Clara fica a noção de que a Igreja e o patriarcado, seja ele judaico, cristão ou islâmico, religiões artificiais que partilham as mesmas bases políticas disfarçadas de cultos astrais, foram os motores do conflito social que opôs homens e mulheres ao longo da História, escravizando ambos na renúncia do divino que lhes é intrínseco e da sua verdadeira espiritualidade. Esmagada, culpabilizada, amaldiçoada e, por fim, masculinizada, a mulher foi sendo moldada negativamente pela astúcia do simbolismo, a mesma que transformou a Serpente matriarcal numa pérfida criatura habitante dos ‘sórdidos esconsos’ do submundo. Se queremos destruir ou submeter um povo, devemos começar por destruir ou subverter os seus símbolos, fazer com que sejam odiados e repudiados - veja-se o caso típico da suástica. Assim, a Serpente passou a ser conotada com o Mal e com a mentira, num volte-face que nos faz pensar na acção dos fact-ch&ck&rs de outrora, que decidiam a verdade de acordo com as narrativas vigentes em cada época. A desacreditação e a humilhação sempre foram usadas na construção do paradigma 'correcto', daquele que os senhores do jogo nos incitam a seguir. Capaz de colocar em risco a palavra instituída e o status de uma sociedade edificada sobre mentiras, o conhecimento do espírito-serpente é tabu, assunto digno de escárnio.

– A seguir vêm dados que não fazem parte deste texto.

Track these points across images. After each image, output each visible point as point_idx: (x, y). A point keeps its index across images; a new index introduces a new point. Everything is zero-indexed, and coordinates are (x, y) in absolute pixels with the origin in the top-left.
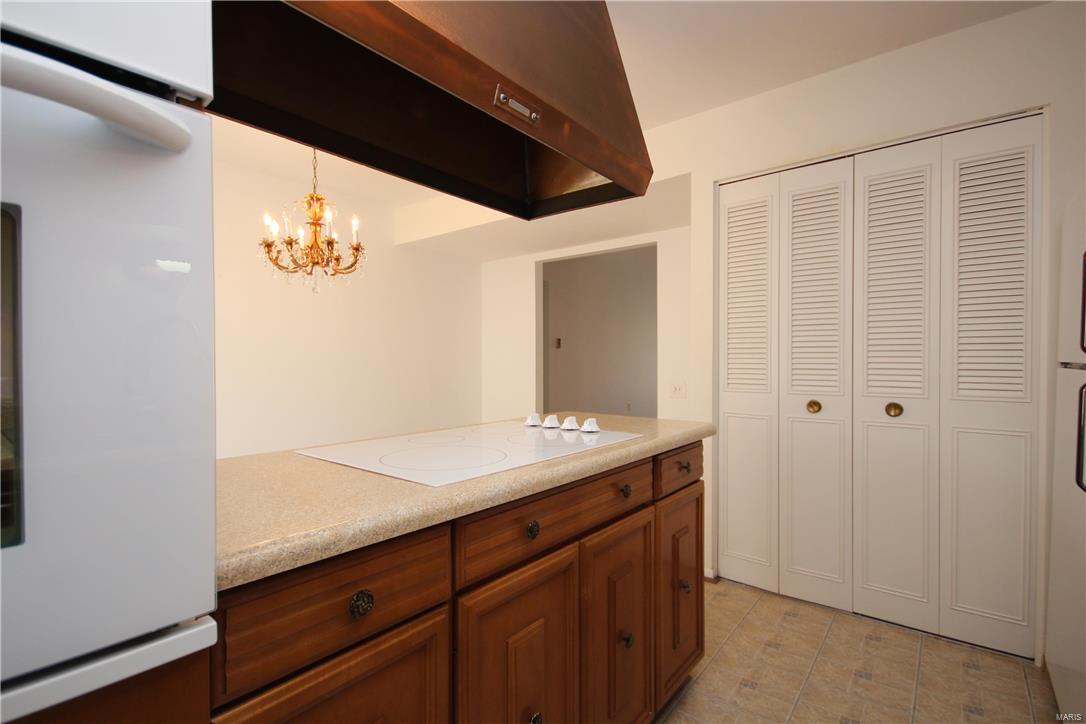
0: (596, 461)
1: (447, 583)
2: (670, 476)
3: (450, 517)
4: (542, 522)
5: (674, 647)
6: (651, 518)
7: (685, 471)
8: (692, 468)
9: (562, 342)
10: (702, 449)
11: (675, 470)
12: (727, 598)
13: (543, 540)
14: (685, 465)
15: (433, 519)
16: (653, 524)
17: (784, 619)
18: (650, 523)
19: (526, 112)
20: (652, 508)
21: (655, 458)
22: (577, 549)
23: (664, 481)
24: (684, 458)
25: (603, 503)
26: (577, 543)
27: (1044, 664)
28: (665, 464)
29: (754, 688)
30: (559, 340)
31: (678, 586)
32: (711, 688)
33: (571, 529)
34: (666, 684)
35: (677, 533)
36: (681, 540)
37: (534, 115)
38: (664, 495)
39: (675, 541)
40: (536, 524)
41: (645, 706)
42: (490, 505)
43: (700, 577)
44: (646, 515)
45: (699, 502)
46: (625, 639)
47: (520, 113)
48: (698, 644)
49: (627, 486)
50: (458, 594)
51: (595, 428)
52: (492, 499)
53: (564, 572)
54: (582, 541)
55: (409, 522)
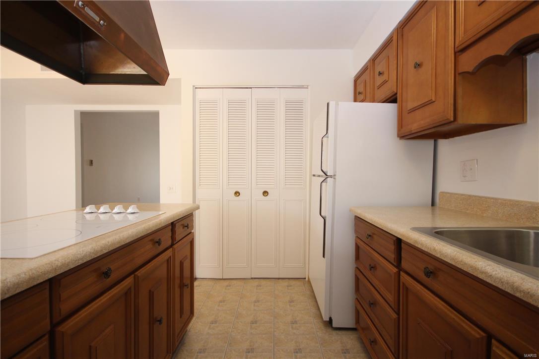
0: (144, 227)
1: (48, 320)
2: (180, 232)
3: (50, 276)
4: (112, 267)
5: (181, 317)
6: (171, 254)
7: (186, 228)
8: (189, 226)
9: (93, 162)
10: (193, 217)
11: (181, 228)
12: (200, 287)
13: (114, 277)
14: (186, 225)
15: (38, 280)
16: (172, 257)
17: (226, 289)
18: (170, 257)
19: (97, 19)
20: (171, 249)
21: (172, 223)
22: (132, 279)
23: (177, 234)
24: (185, 222)
25: (148, 250)
26: (133, 275)
27: (309, 279)
28: (177, 225)
29: (216, 323)
30: (92, 161)
31: (182, 286)
32: (197, 331)
33: (129, 268)
34: (177, 337)
35: (183, 259)
36: (184, 263)
37: (102, 22)
38: (177, 241)
39: (181, 264)
40: (110, 269)
41: (168, 353)
42: (81, 262)
43: (193, 279)
44: (169, 253)
45: (192, 243)
46: (158, 321)
47: (93, 18)
48: (191, 313)
49: (160, 239)
50: (54, 326)
51: (136, 210)
52: (82, 259)
53: (127, 293)
54: (136, 273)
55: (17, 285)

Em «Lilith, a Mulher Primordial», Rosa Leonor Pedro avança profundamente nestas e noutras questões ligadas ao papel da Mulher e à sua instrumentalização nas mãos patriarcais de um sistema corrupto, fundado na falsidade e na distorção:
«Lilith é a Rainha do tempo, fora do tempo, e pouco tem a ver com essas ideias maléficas e monstruosas que dela projectaram os homens tementes de Deus Pai. (...) Ela está para lá de toda a dualidade, do Bem e do Mal. Ela nunca foi o macho nem a fêmea animal, porque Ela é a Essência feminina e o Gérmen da mulher futura, da mulher que era para ser no início e não foi. Ela é o gérmen da mulher integral, e o que ela será já está inscrito no nosso ADN. Ela não morreu, porque renasce de si mesma, inteira como a Fénix. Renasce na união das duas mulheres cindidas e nas consciências de feminino e do masculino, e para lá dos dois.» pg. 83.
Ctnoniana, telúrica, cósmica, a Serpente é um fluido universal, que ora se enrosca numa acepção feminina enquanto espiral magnética, ora se projecta em onda hertziana, masculina e linear. Ela é isto e aquilo, é o Todo e cada uma das partes, ela é o Infinito, tempo e espaço na ininterrupta trama da existência.